В шатрах все еще продолжался пир, хотя стол, где раньше сидели молодые, уже был пуст. Вахушти что-то страстно доказывал старику в черкеске. А потом вдруг упал на колени и поцеловал свой крест, висевший у него на шее, глядя ввысь, а потом поцеловал и землю, на которой стоял. Очевидно, о самом главном шел у них разговор.
Я пристроилась с краешку стола, и мне тут же принесли прекрасный кофе. В шатры потянулись люди, с которыми мы накануне дружно толкали автобус и которые теперь казались мне родными. Наконец, появился мой муж, которого отправили ночевать в местную школу.
– Знаешь, – торжественно объявил он мне. – А ведь у меня здесь появился кровный брат! Сван! Он такой – в сванской шапочке. Сейчас я тебе его покажу. Только я забыл, как его зовут.
Он оглядел столы, которые уже наполнились народом, и с ужасом обнаружил, что таких – в сванских шапочках – здесь было не меньше дюжины.
– Ну, значит, все тут – твои братья! – сказала я, разглядывая его рану на руке.

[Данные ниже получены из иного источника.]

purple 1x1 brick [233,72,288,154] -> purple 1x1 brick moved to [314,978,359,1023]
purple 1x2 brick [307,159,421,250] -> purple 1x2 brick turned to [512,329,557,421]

В конце концов, шатры наполнились до отказы, появились и молодые, вновь запели певцы, зазвучала музыка, пир продолжался…
Но нам пора было уже возвращаться. Мы церемонно распрощались, залезли в свой автобус, который снова был наполнен бутылями и яствами, и покатились вниз. Опять он заглох возле какого селенья, опять на Вахушти сбежались жители, заламывая к небу руки и крича, прости Господи: «О, нас посетил Бог!», при этом таща нас то в один дом, то в другой. И так мы гостевали, ехали, пели, произносили речи, шедшие от сердца…

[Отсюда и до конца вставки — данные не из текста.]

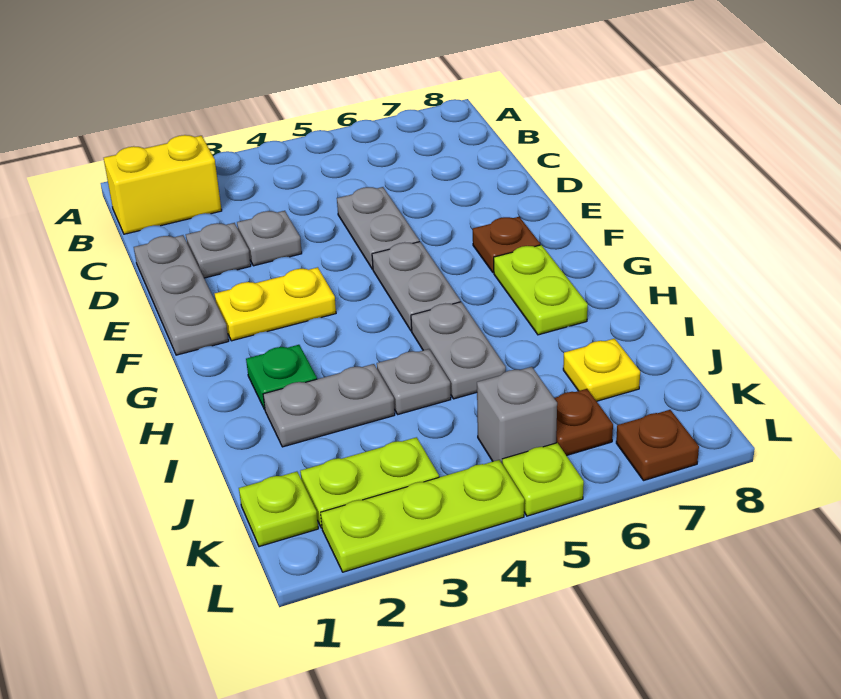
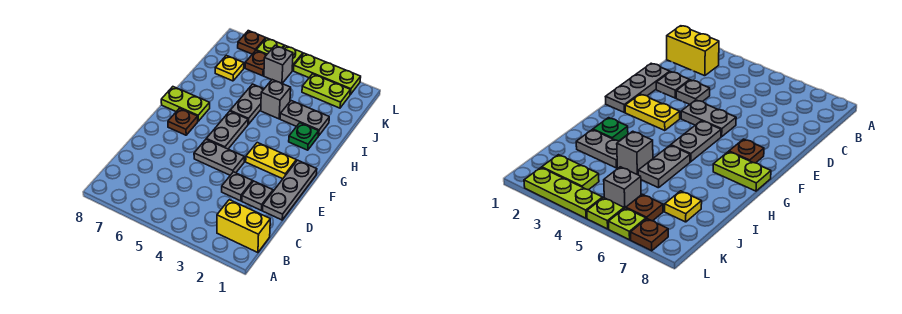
grey 1x2 plate [337,187,419,269] -> grey 1x2 plate turned to [194,140,244,175]
lime 1x2 plate [494,245,588,335] -> lime 1x2 plate turned to [161,87,210,121]
grey 1x1 plate [377,349,451,414] -> grey 1x1 brick [261,80,291,119]
lime 1x1 plate [239,472,318,547] -> lime 1x1 plate moved to [256,38,284,55]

Потому что мы присутствовали при совершении великого торжества: молодой сван женился на юной дочери своего народа, и значит, жизнь продолжится, в ее книгу запишется история их рода, подобно тому, как «Авраам родил Исаака, Исаак родил Иакова», у них родятся дети, у детей – свои дети, они вместе познают пути человека в мире и стези Бога в человеческом сердце, откроют смыслы существования, будут передавать их из поколения в поколение, чтобы умножались и умножались в мире эти красота и мудрость, чистота и радость…
И это – хорошо!
ДЖАНИНА СВАДЬБА
Твоя свадьба, Джана, записывалась на видеопленку.

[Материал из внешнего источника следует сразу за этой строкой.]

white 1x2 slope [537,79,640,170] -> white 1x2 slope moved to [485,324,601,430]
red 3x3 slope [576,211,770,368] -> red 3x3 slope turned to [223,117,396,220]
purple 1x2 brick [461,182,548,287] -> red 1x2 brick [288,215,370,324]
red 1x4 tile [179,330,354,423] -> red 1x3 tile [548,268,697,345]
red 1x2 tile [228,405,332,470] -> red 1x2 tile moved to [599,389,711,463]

Твой отец ходил с камерой, чувствовал себя режиссером,
чтобы ты, Джана, когда захочешь,
могла снова попасть на свою свадьбу.
Вот твой жених – такой милый молодой человек,
такой хрупкий,
а несет тебя на руках, и ангельское на тебе оперенье.
Гости вам розами, тучным зерном, серебряными деньгами
устилают путь. И длится всю ночь застолье.
Смотри, смотри этот фильм, Джана. Скоро гости
уже начнут расходиться. Сначала тот умрет,
а потом – вот этот.
А твой муж заунывную – без слов – выучит песню:
словно букву “м” растягивают на дыбе.
Смотри, смотри этот фильм, Джана. Еще немного –
и ты с трудом саму себя в нем узнаешь.
Будешь говорить детям: а это я – та, которая в белом.
Но дети будут жаждать собственных пиров жизни.
Смотри, смотри этот фильм, Джана. В конце-то концов, что же
нам остается от жизни – лишь сновиденье:
обрывки какой-то музыки, смена картин блеклых.
Никакой гадальщик не скажет: к чему это снилось?
что это означало?
Смотри, смотри этот фильм, Джана… Горька в стакане
вода, темна во облацех, дурную сулит погоду…
Так помяни ж Того, Кто в твоей Галилейской Кане
в вино превращал смертельную эту воду!